Author: Constance Malleret
Publish date: 2023-05-23 13:29:11
Marina Silva, Brazil’s environment minister, on Monday threw a jab at the government over the stance of some members who are pushing for offshore oil drilling in the Equatorial Margin, an ecologically-sensitive area off the northern and northeastern coast of Brazil that spans the mouth of the Amazon River.
Last week, the environmental protection agency Ibama denied state-controlled oil company Petrobras a license to drill a first well in the area. Ibama cited “worrying inconsistencies” in Petrobras’ studies assuring that oil exploration activities would be environmentally safe.
The decision represented a win for Minister Silva — but it was not well received by those who see an opportunity for economic development in this new oil frontier. Petrobras president Jean Paul Prates said that “a golden opportunity was being lost.” The oil giant has said it will appeal the decision.
Ibama’s veto was even criticized by Senator Randolfe Rodrigues, the government’s whip in Congress and formerly a member of Ms. Silva’s Rede Sustentabilidade party. Senator Rodrigues represents the north-eastern state of Amapá, which would stand to benefit economically from the oil exploration plans. He announced he was leaving Rede, a green party, following Ibama’s decision last Thursday.

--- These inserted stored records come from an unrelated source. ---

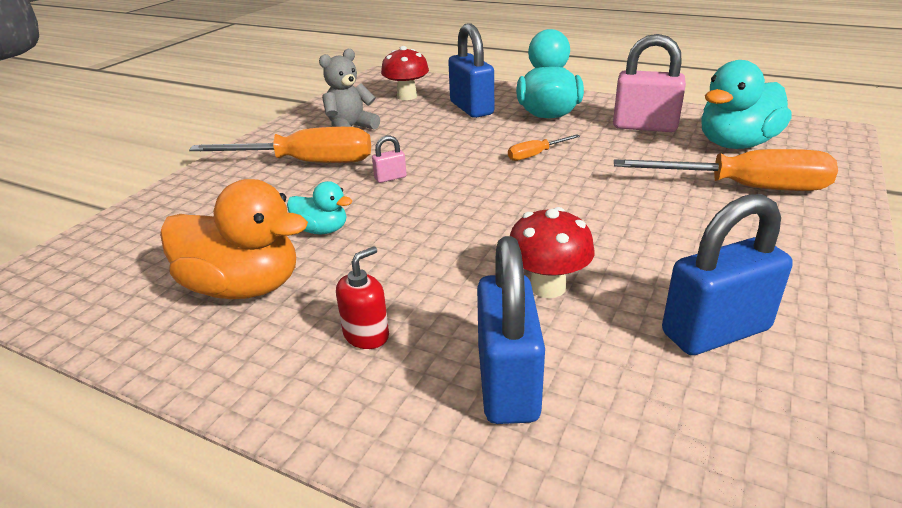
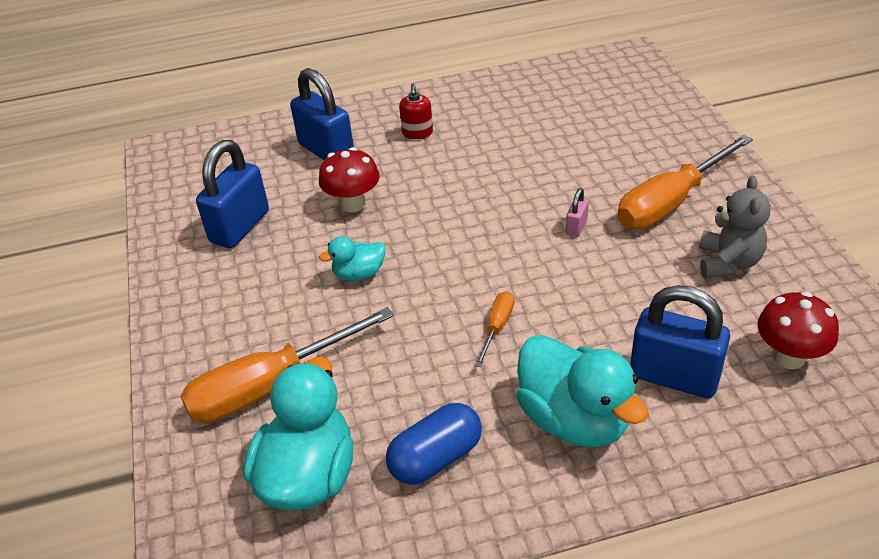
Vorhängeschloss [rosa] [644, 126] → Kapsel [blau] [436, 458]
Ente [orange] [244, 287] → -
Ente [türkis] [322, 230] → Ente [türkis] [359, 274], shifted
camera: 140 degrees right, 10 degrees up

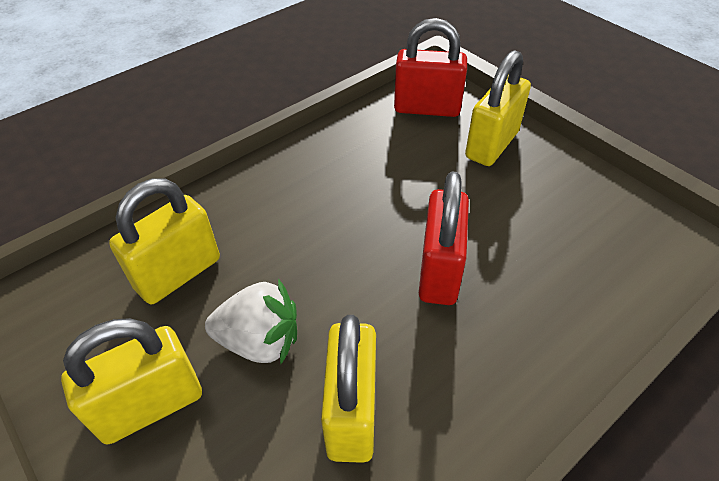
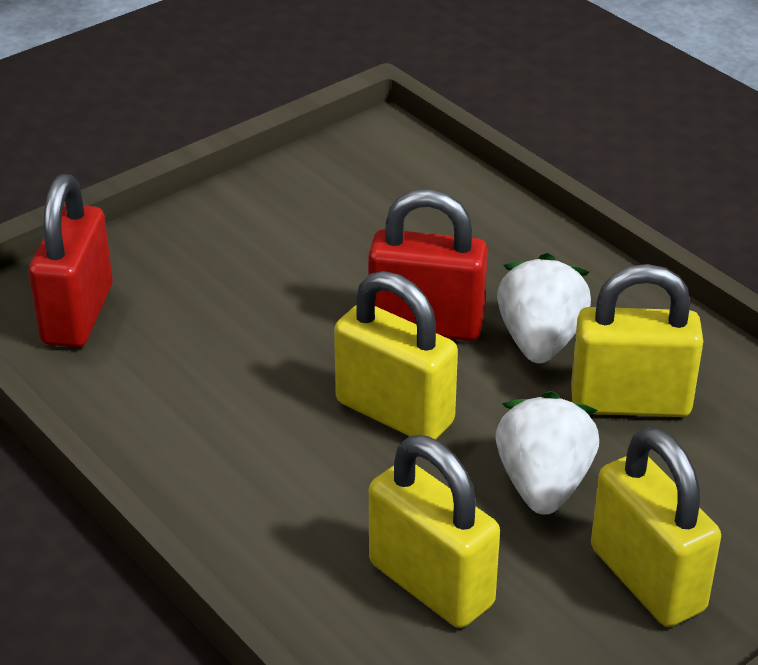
Vorhängeschloss [gelb] [492, 145] → Vorhängeschloss [gelb] [395, 412], shifted
- → Erdbeere [weiß] [540, 341]
camera: 90 degrees left, 10 degrees down

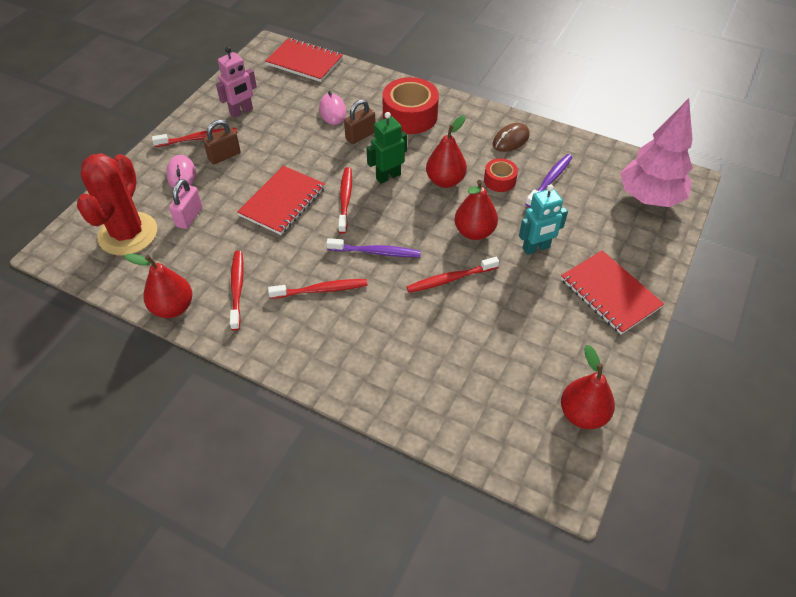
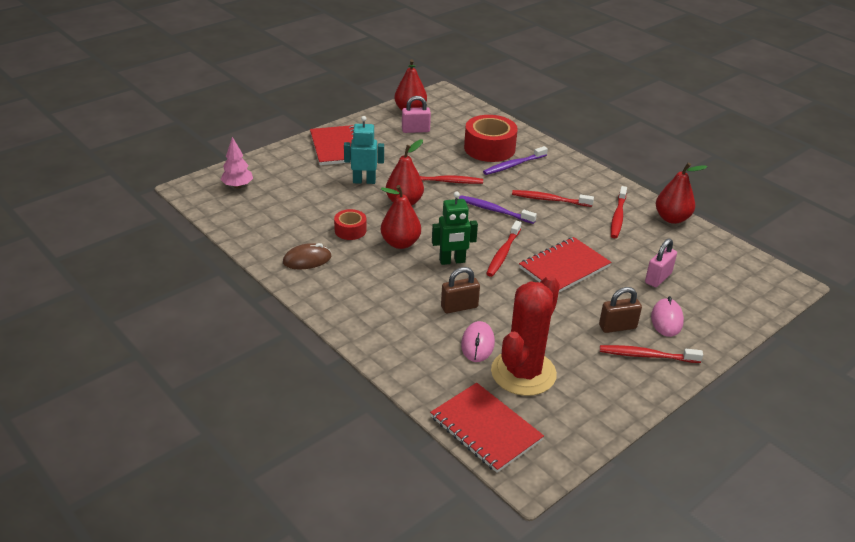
Roboter [rosa] [241, 111] → -
Klebeband [rot] [410, 116] → Klebeband [rot] [489, 148], shifted
Baum [rosa] [649, 197] → Baum [rosa] [237, 186], x0.51
Kaktus [rot] [128, 234] → Kaktus [rot] [523, 373], shifted
Zahnbürste [lila] [550, 180] → Zahnbürste [lila] [513, 165], shifted
- → Vorhängeschloss [rosa] [415, 130]
camera: 160 degrees left, 15 degrees down

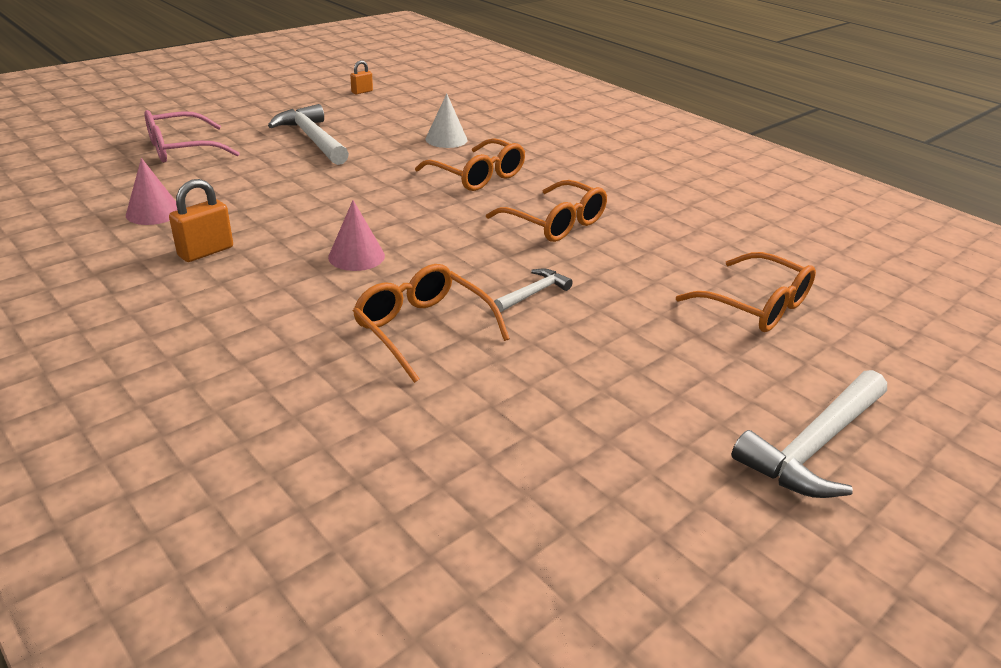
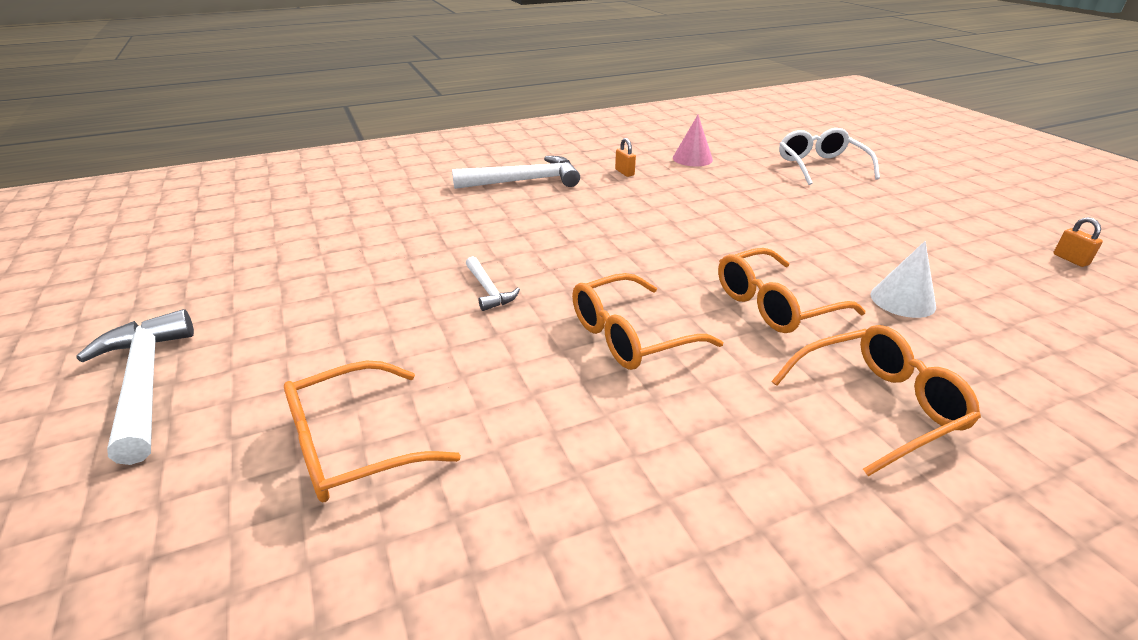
Hammer [weiß] [312, 139] → Hammer [weiß] [525, 181], shifted
Brille [rosa] [181, 149] → Brille [weiß] [820, 166]
Vorhängeschloss [orange] [206, 252] → Vorhängeschloss [orange] [624, 172], x0.61
Kegel [rosa] [356, 256] → -
Brille [orange] [422, 329] → Brille [orange] [878, 405], shifted
camera: 110 degrees right, 0 degrees up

Ms. Silva made a veiled jab at her colleagues on Monday. “There is a big contradiction in saying that you love the Creator while disrespecting his creation. In saying that you love the Creator while destroying his creation. […] You can cultivate, use, but [you must] save, protect,” she said during an event organized by Brazil’s National Confederation of Catholic Bishops.
The issue is threatening to cause a serious rift within the government — and bring into question President Luiz Inácio Lula da Silva’s environmental commitments. His adoption of an ambitious green agenda was the condition for Ms. Silva, a respected environmentalist, to back Lula’s bid last year and join his government. There is a risk that failure to stand by these promises could lead her to break with the government, as she did in 2008.
President Lula himself has suggested the oil drilling plans could go ahead. “Should the exploration of oil cause problems for the Amazon, then it will certainly not be exploited. But I find that difficult, as [the well] is located 530 kilometers from the Amazon,” the president said from Japan, where he was attending the G7 summit. The government is now seeking a way out of this impasse, with Ms. Silva and her counterpart at the head of the Mines and Energy Ministry, Alexandre Silveira, due to discuss the issue at a meeting organized by the president’s chief of staff on Tuesday afternoon. Mr. Prates and the head of Ibama, Rodrigo Augustinho, are also due to be present.